↓

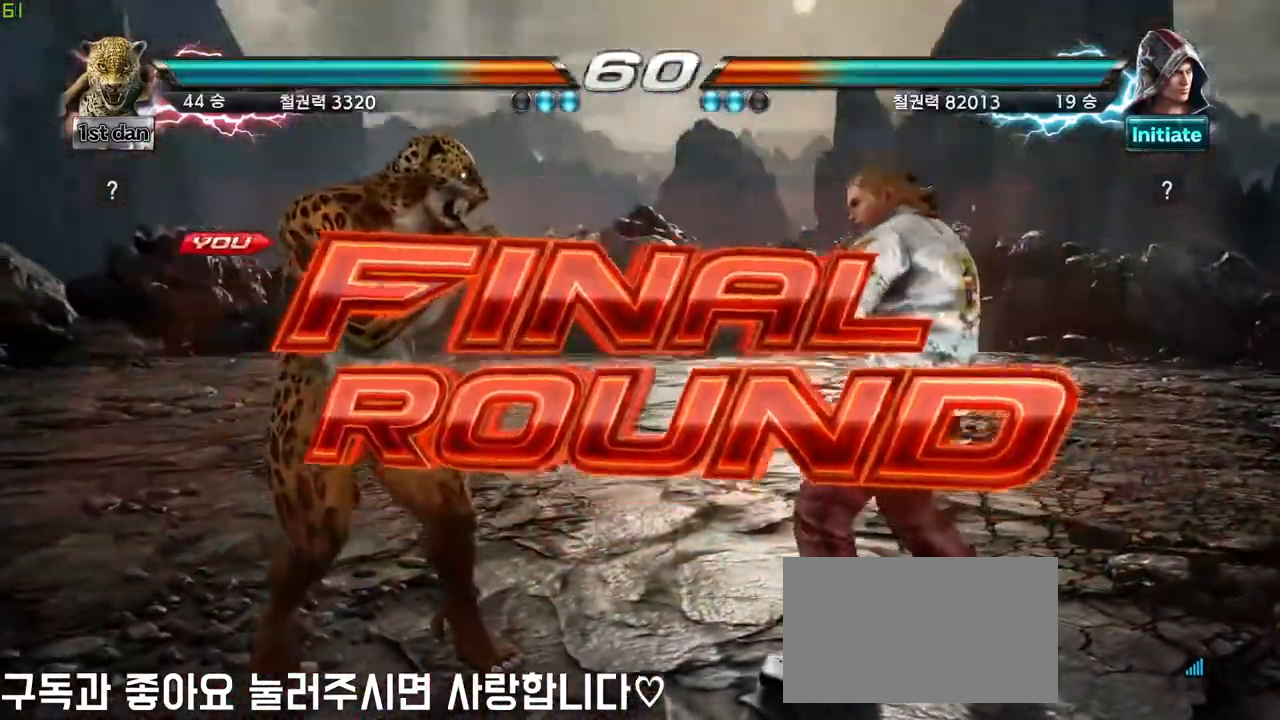
{"dt_ms": 500, "buttons": [], "left_stick": "center", "events": []}
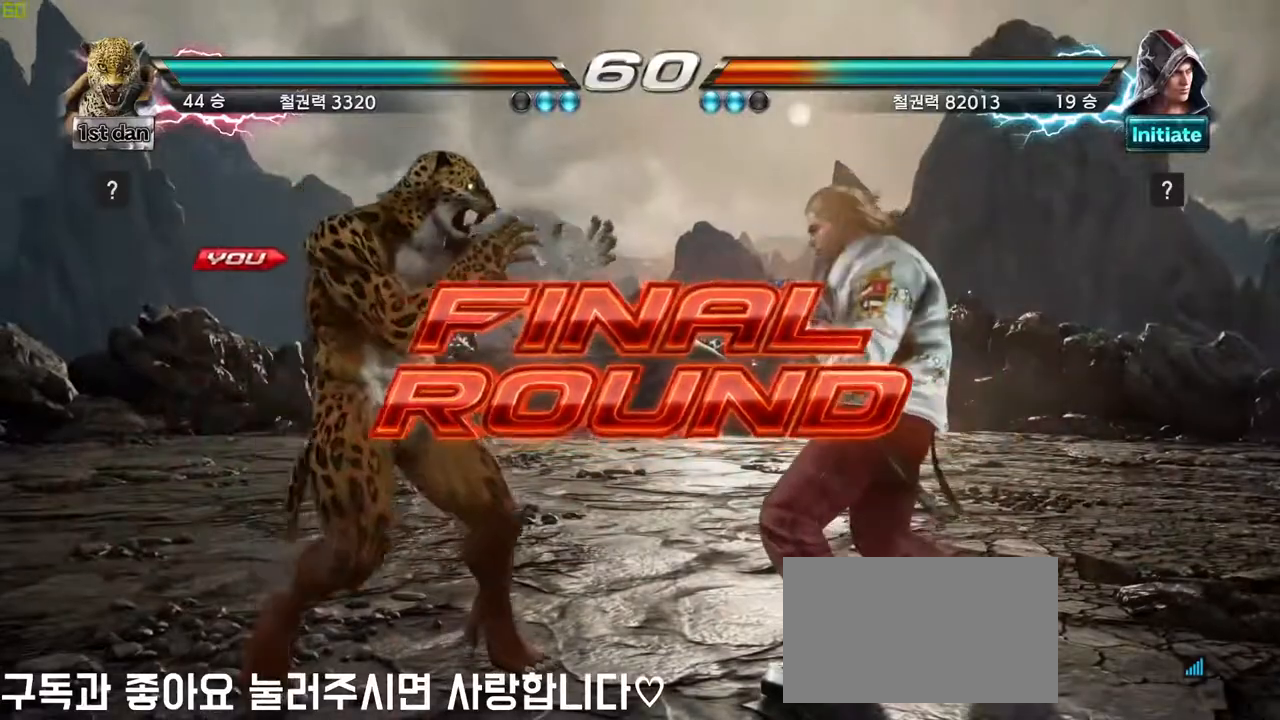
{"dt_ms": 500, "buttons": [], "left_stick": "center", "events": []}
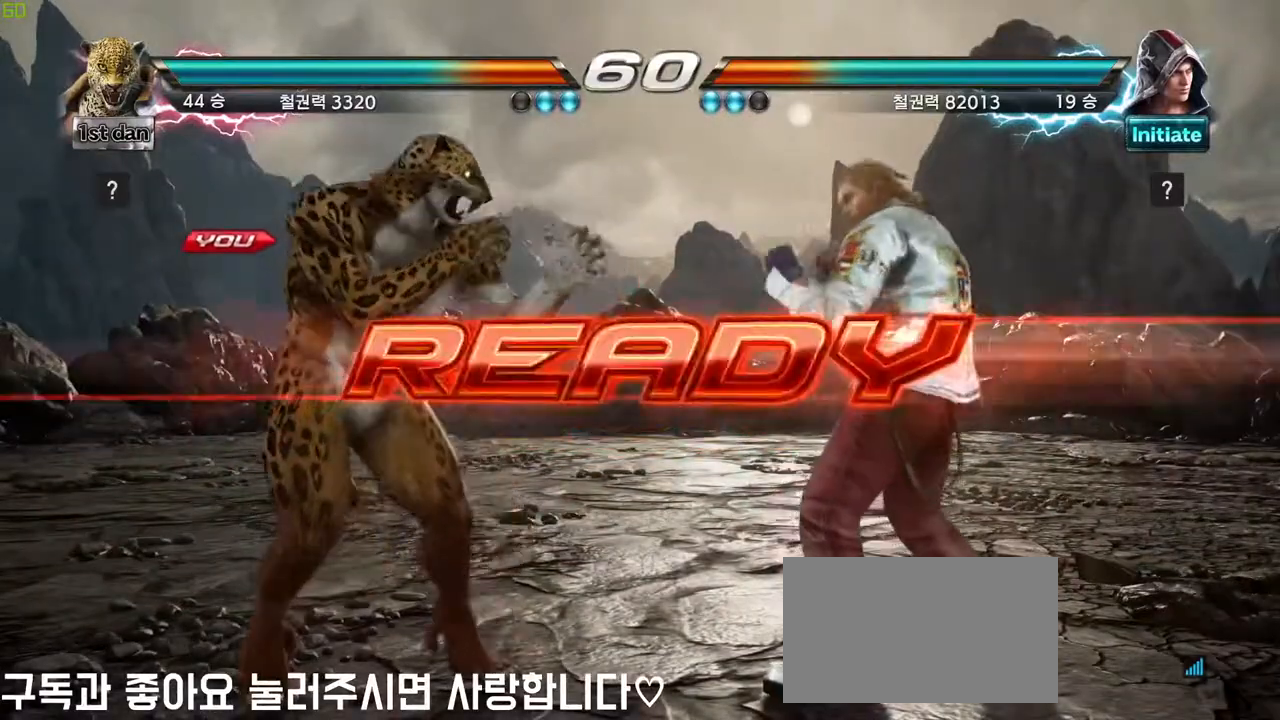
{"dt_ms": 500, "buttons": [], "left_stick": "center", "events": []}
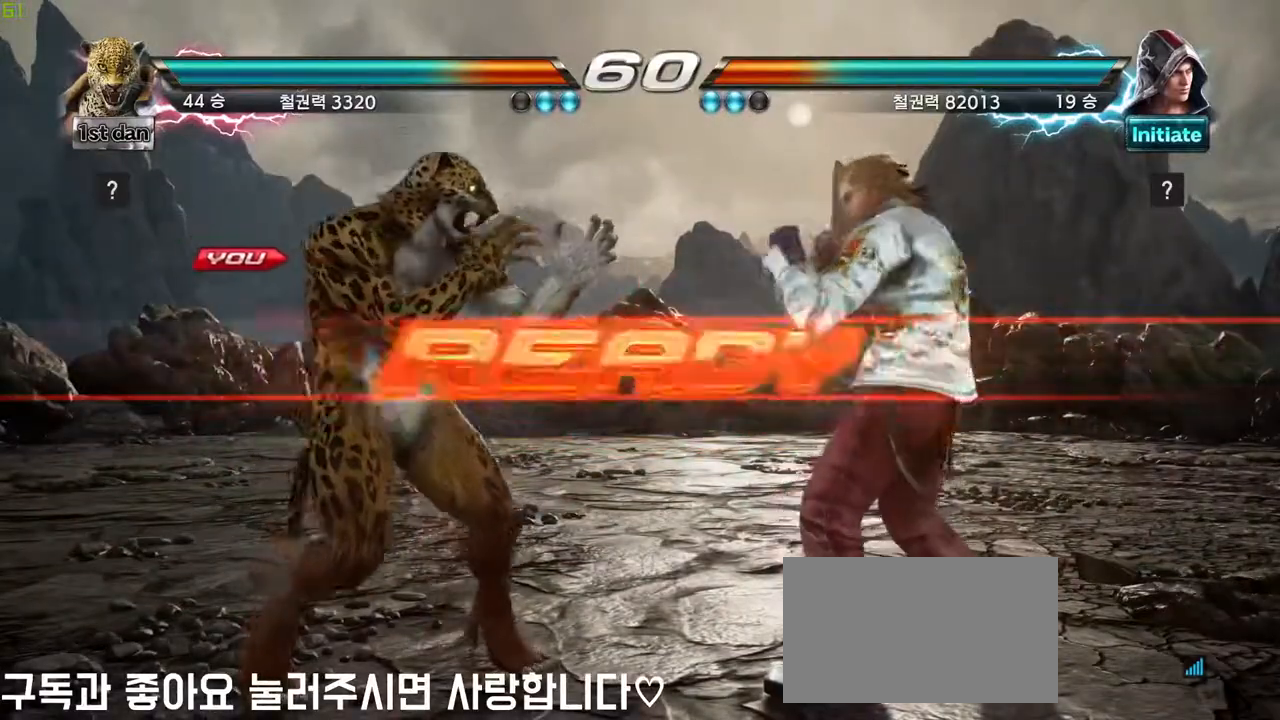
{"dt_ms": 500, "buttons": [], "left_stick": "center", "events": []}
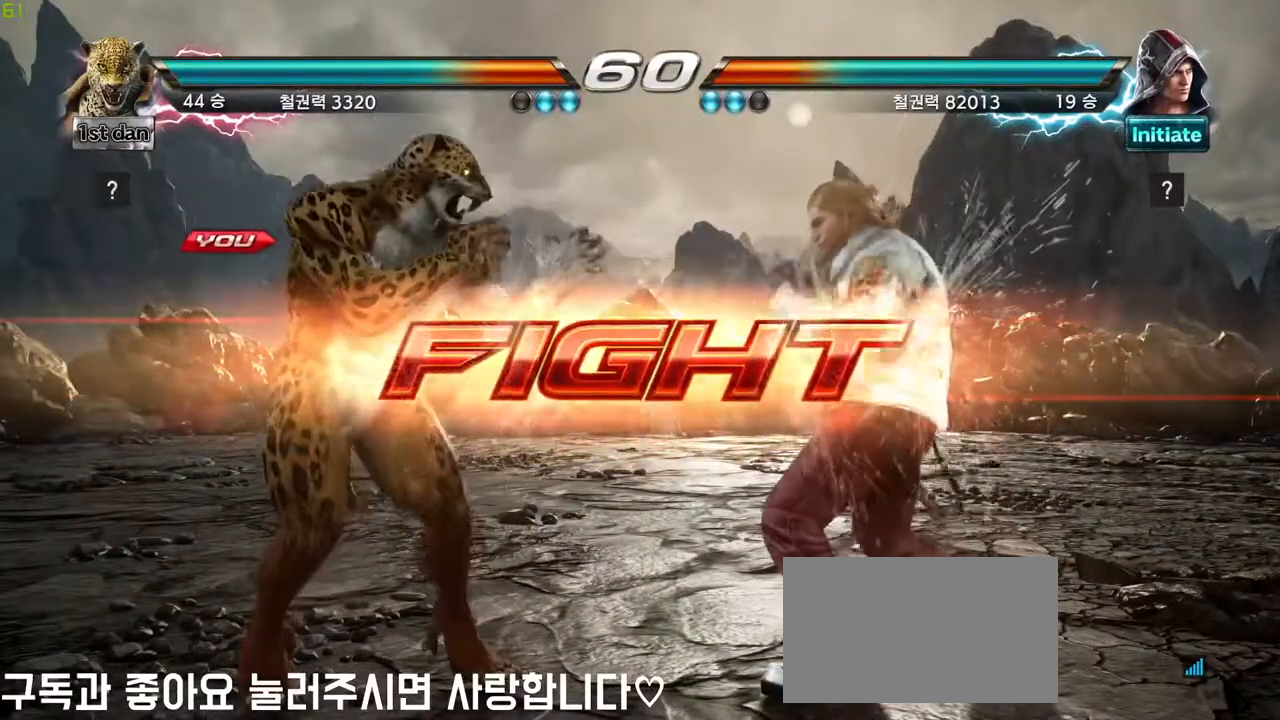
{"dt_ms": 500, "buttons": ["CROSS", "CIRCLE"], "left_stick": "center", "events": [[83, "left_stick", "down-right"], [133, "CIRCLE", "down"], [217, "CROSS", "down"], [267, "CIRCLE", "up"], [317, "CROSS", "up"], [317, "left_stick", "center"], [467, "CIRCLE", "down"], [467, "CROSS", "down"]]}
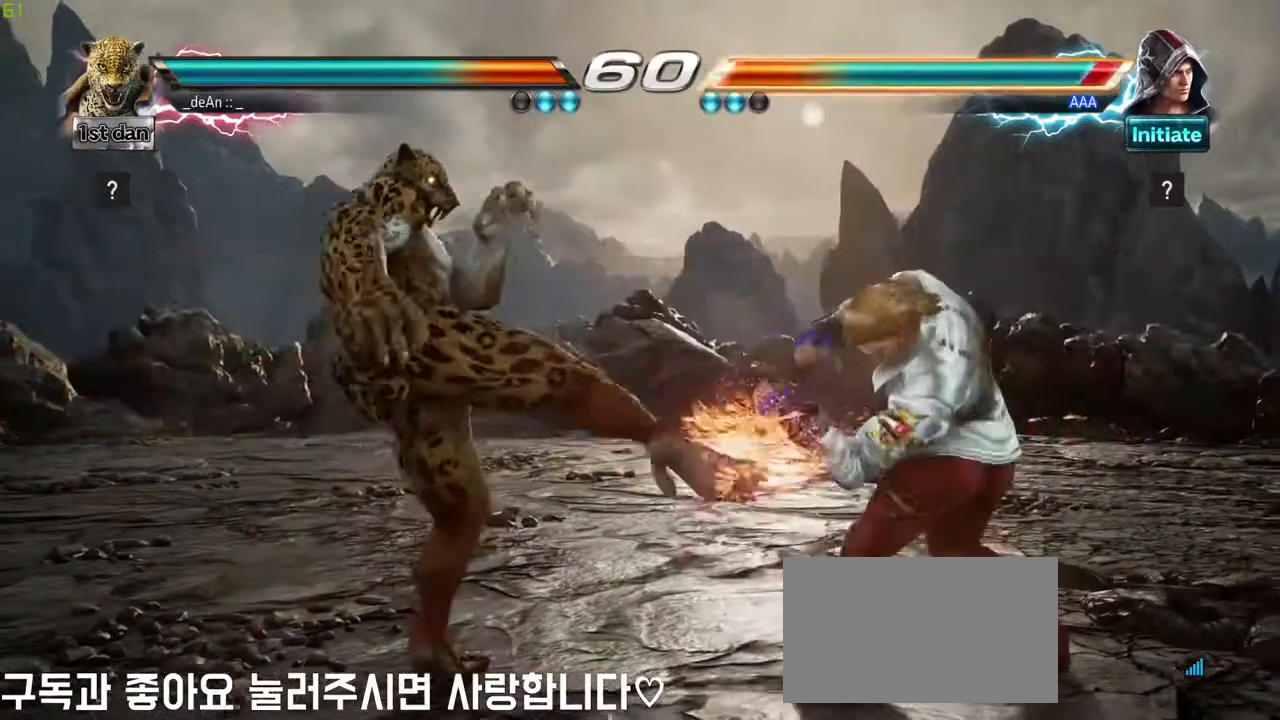
{"dt_ms": 500, "buttons": ["CROSS", "CIRCLE"], "left_stick": "center", "events": [[50, "CIRCLE", "up"], [50, "CROSS", "up"], [100, "CIRCLE", "down"], [100, "CROSS", "down"], [183, "CIRCLE", "up"], [200, "CROSS", "up"], [267, "CIRCLE", "down"], [267, "CROSS", "down"], [350, "CIRCLE", "up"], [350, "CROSS", "up"], [417, "CIRCLE", "down"], [417, "CROSS", "down"]]}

↑

▶ _Activity_
An exact restatement of every record is required. Omit the images.

▶ _Answer for the task_
{"dt_ms": 500, "buttons": [], "left_stick": "center", "events": []}
{"dt_ms": 500, "buttons": [], "left_stick": "center", "events": []}
{"dt_ms": 500, "buttons": [], "left_stick": "center", "events": []}
{"dt_ms": 500, "buttons": [], "left_stick": "center", "events": []}
{"dt_ms": 500, "buttons": ["CROSS", "CIRCLE"], "left_stick": "center", "events": [[83, "left_stick", "down-right"], [133, "CIRCLE", "down"], [217, "CROSS", "down"], [267, "CIRCLE", "up"], [317, "CROSS", "up"], [317, "left_stick", "center"], [467, "CIRCLE", "down"], [467, "CROSS", "down"]]}
{"dt_ms": 500, "buttons": ["CROSS", "CIRCLE"], "left_stick": "center", "events": [[50, "CIRCLE", "up"], [50, "CROSS", "up"], [100, "CIRCLE", "down"], [100, "CROSS", "down"], [183, "CIRCLE", "up"], [200, "CROSS", "up"], [267, "CIRCLE", "down"], [267, "CROSS", "down"], [350, "CIRCLE", "up"], [350, "CROSS", "up"], [417, "CIRCLE", "down"], [417, "CROSS", "down"]]}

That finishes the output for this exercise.